_What the task requires_
Please return all of the data exactly as written.
(Materials provided Opens)
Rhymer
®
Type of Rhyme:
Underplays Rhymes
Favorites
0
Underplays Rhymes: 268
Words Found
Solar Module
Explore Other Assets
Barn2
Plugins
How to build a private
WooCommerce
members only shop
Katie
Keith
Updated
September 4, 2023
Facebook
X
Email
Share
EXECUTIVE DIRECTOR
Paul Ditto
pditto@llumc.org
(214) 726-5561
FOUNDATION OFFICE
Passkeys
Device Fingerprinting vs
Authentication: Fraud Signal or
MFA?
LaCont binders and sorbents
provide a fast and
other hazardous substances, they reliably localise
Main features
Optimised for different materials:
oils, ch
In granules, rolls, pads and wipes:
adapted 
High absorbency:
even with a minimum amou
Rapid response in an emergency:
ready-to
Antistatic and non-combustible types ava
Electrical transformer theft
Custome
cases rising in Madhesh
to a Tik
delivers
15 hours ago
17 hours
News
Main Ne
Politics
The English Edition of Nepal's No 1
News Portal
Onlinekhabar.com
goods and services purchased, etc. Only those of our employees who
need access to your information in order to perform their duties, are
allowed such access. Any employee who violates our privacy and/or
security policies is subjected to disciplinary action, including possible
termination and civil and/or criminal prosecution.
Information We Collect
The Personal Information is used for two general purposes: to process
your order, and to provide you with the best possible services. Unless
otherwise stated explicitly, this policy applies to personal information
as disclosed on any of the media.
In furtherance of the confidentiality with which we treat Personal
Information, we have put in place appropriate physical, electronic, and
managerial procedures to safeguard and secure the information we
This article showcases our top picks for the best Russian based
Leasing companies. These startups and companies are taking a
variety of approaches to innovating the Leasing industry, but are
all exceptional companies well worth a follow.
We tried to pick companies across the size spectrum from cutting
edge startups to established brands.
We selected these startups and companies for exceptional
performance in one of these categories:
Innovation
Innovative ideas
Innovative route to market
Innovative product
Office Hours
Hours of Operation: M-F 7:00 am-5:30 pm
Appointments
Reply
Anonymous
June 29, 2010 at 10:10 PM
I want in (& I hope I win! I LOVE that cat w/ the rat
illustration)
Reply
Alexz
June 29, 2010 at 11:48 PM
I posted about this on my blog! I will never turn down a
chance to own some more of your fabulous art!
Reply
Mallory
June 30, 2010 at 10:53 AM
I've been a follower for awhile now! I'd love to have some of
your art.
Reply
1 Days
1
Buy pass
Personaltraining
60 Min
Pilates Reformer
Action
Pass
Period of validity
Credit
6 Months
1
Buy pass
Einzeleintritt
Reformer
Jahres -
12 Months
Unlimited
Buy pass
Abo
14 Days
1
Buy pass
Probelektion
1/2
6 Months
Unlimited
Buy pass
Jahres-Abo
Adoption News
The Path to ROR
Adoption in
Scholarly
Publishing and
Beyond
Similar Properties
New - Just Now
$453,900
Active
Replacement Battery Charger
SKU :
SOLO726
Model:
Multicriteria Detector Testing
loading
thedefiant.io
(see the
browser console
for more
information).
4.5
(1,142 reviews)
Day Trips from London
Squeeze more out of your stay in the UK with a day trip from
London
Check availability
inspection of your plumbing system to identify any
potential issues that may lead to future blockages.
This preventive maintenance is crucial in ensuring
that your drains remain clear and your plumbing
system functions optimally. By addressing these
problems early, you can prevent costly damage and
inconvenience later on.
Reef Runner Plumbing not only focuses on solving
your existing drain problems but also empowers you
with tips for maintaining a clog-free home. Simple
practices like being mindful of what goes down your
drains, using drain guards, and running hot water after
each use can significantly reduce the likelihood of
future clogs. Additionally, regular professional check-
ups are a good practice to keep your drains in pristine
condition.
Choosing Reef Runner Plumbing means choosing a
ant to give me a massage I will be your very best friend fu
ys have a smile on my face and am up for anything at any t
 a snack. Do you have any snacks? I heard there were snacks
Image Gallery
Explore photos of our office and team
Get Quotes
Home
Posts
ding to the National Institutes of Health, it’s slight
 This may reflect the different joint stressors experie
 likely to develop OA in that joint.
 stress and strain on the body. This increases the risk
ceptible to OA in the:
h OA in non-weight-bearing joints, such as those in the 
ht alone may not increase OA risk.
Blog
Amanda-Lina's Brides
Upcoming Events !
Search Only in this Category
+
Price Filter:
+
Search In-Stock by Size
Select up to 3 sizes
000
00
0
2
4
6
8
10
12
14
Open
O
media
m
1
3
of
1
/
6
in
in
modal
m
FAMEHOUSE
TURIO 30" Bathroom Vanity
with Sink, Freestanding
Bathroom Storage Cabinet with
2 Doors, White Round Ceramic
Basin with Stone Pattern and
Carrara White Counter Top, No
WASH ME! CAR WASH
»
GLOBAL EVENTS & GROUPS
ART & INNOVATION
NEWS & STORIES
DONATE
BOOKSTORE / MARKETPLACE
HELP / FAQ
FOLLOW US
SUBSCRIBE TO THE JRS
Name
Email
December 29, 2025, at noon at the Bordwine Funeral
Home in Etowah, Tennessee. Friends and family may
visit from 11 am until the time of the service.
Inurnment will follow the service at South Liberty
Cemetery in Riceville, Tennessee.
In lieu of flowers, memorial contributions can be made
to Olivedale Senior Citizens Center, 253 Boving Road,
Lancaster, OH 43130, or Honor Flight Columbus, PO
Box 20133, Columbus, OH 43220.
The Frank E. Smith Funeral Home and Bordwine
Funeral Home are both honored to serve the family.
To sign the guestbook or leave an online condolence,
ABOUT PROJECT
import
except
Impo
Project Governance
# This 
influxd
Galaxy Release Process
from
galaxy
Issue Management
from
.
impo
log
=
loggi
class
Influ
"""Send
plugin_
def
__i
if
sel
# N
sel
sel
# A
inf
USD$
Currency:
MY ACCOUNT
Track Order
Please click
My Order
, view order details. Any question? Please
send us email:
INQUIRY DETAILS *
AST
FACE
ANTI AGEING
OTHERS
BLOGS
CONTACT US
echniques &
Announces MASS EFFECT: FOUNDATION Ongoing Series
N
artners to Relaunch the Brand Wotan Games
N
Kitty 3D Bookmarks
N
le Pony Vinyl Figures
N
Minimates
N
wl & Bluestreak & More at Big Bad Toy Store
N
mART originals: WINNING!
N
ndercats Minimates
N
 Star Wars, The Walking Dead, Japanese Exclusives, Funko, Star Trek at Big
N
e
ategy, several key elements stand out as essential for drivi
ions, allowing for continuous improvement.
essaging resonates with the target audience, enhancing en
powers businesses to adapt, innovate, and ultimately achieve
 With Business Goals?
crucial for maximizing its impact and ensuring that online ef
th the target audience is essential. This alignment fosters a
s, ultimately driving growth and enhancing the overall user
(Materials provided Closes)
_Expected answer_
Rhymer
®
Type of Rhyme:
Underplays Rhymes
Favorites
0
Underplays Rhymes: 268
Words Found
Solar Module
Explore Other Assets
Barn2
Plugins
How to build a private
WooCommerce
members only shop
Katie
Keith
Updated
September 4, 2023
Facebook
X
Email
Share
EXECUTIVE DIRECTOR
Paul Ditto
pditto@llumc.org
(214) 726-5561
FOUNDATION OFFICE
Passkeys
Device Fingerprinting vs
Authentication: Fraud Signal or
MFA?
LaCont binders and sorbents
provide a fast and
other hazardous substances, they reliably localise
Main features
Optimised for different materials:
oils, ch
In granules, rolls, pads and wipes:
adapted 
High absorbency:
even with a minimum amou
Rapid response in an emergency:
ready-to
Antistatic and non-combustible types ava
Electrical transformer theft
Custome
cases rising in Madhesh
to a Tik
delivers
15 hours ago
17 hours
News
Main Ne
Politics
The English Edition of Nepal's No 1
News Portal
Onlinekhabar.com
goods and services purchased, etc. Only those of our employees who
need access to your information in order to perform their duties, are
allowed such access. Any employee who violates our privacy and/or
security policies is subjected to disciplinary action, including possible
termination and civil and/or criminal prosecution.
Information We Collect
The Personal Information is used for two general purposes: to process
your order, and to provide you with the best possible services. Unless
otherwise stated explicitly, this policy applies to personal information
as disclosed on any of the media.
In furtherance of the confidentiality with which we treat Personal
Information, we have put in place appropriate physical, electronic, and
managerial procedures to safeguard and secure the information we
This article showcases our top picks for the best Russian based
Leasing companies. These startups and companies are taking a
variety of approaches to innovating the Leasing industry, but are
all exceptional companies well worth a follow.
We tried to pick companies across the size spectrum from cutting
edge startups to established brands.
We selected these startups and companies for exceptional
performance in one of these categories:
Innovation
Innovative ideas
Innovative route to market
Innovative product
Office Hours
Hours of Operation: M-F 7:00 am-5:30 pm
Appointments
Reply
Anonymous
June 29, 2010 at 10:10 PM
I want in (& I hope I win! I LOVE that cat w/ the rat
illustration)
Reply
Alexz
June 29, 2010 at 11:48 PM
I posted about this on my blog! I will never turn down a
chance to own some more of your fabulous art!
Reply
Mallory
June 30, 2010 at 10:53 AM
I've been a follower for awhile now! I'd love to have some of
your art.
Reply
1 Days
1
Buy pass
Personaltraining
60 Min
Pilates Reformer
Action
Pass
Period of validity
Credit
6 Months
1
Buy pass
Einzeleintritt
Reformer
Jahres -
12 Months
Unlimited
Buy pass
Abo
14 Days
1
Buy pass
Probelektion
1/2
6 Months
Unlimited
Buy pass
Jahres-Abo
Adoption News
The Path to ROR
Adoption in
Scholarly
Publishing and
Beyond
Similar Properties
New - Just Now
$453,900
Active
Replacement Battery Charger
SKU :
SOLO726
Model:
Multicriteria Detector Testing
loading
thedefiant.io
(see the
browser console
for more
information).
4.5
(1,142 reviews)
Day Trips from London
Squeeze more out of your stay in the UK with a day trip from
London
Check availability
inspection of your plumbing system to identify any
potential issues that may lead to future blockages.
This preventive maintenance is crucial in ensuring
that your drains remain clear and your plumbing
system functions optimally. By addressing these
problems early, you can prevent costly damage and
inconvenience later on.
Reef Runner Plumbing not only focuses on solving
your existing drain problems but also empowers you
with tips for maintaining a clog-free home. Simple
practices like being mindful of what goes down your
drains, using drain guards, and running hot water after
each use can significantly reduce the likelihood of
future clogs. Additionally, regular professional check-
ups are a good practice to keep your drains in pristine
condition.
Choosing Reef Runner Plumbing means choosing a
ant to give me a massage I will be your very best friend fu
ys have a smile on my face and am up for anything at any t
 a snack. Do you have any snacks? I heard there were snacks
Image Gallery
Explore photos of our office and team
Get Quotes
Home
Posts
ding to the National Institutes of Health, it’s slight
 This may reflect the different joint stressors experie
 likely to develop OA in that joint.
 stress and strain on the body. This increases the risk
ceptible to OA in the:
h OA in non-weight-bearing joints, such as those in the 
ht alone may not increase OA risk.
Blog
Amanda-Lina's Brides
Upcoming Events !
Search Only in this Category
+
Price Filter:
+
Search In-Stock by Size
Select up to 3 sizes
000
00
0
2
4
6
8
10
12
14
Open
O
media
m
1
3
of
1
/
6
in
in
modal
m
FAMEHOUSE
TURIO 30" Bathroom Vanity
with Sink, Freestanding
Bathroom Storage Cabinet with
2 Doors, White Round Ceramic
Basin with Stone Pattern and
Carrara White Counter Top, No
WASH ME! CAR WASH
»
GLOBAL EVENTS & GROUPS
ART & INNOVATION
NEWS & STORIES
DONATE
BOOKSTORE / MARKETPLACE
HELP / FAQ
FOLLOW US
SUBSCRIBE TO THE JRS
Name
Email
December 29, 2025, at noon at the Bordwine Funeral
Home in Etowah, Tennessee. Friends and family may
visit from 11 am until the time of the service.
Inurnment will follow the service at South Liberty
Cemetery in Riceville, Tennessee.
In lieu of flowers, memorial contributions can be made
to Olivedale Senior Citizens Center, 253 Boving Road,
Lancaster, OH 43130, or Honor Flight Columbus, PO
Box 20133, Columbus, OH 43220.
The Frank E. Smith Funeral Home and Bordwine
Funeral Home are both honored to serve the family.
To sign the guestbook or leave an online condolence,
ABOUT PROJECT
import
except
Impo
Project Governance
# This 
influxd
Galaxy Release Process
from
galaxy
Issue Management
from
.
impo
log
=
loggi
class
Influ
"""Send
plugin_
def
__i
if
sel
# N
sel
sel
# A
inf
USD$
Currency:
MY ACCOUNT
Track Order
Please click
My Order
, view order details. Any question? Please
send us email:
INQUIRY DETAILS *
AST
FACE
ANTI AGEING
OTHERS
BLOGS
CONTACT US
echniques &
Announces MASS EFFECT: FOUNDATION Ongoing Series
N
artners to Relaunch the Brand Wotan Games
N
Kitty 3D Bookmarks
N
le Pony Vinyl Figures
N
Minimates
N
wl & Bluestreak & More at Big Bad Toy Store
N
mART originals: WINNING!
N
ndercats Minimates
N
 Star Wars, The Walking Dead, Japanese Exclusives, Funko, Star Trek at Big
N
e
ategy, several key elements stand out as essential for drivi
ions, allowing for continuous improvement.
essaging resonates with the target audience, enhancing en
powers businesses to adapt, innovate, and ultimately achieve
 With Business Goals?
crucial for maximizing its impact and ensuring that online ef
th the target audience is essential. This alignment fosters a
s, ultimately driving growth and enhancing the overall user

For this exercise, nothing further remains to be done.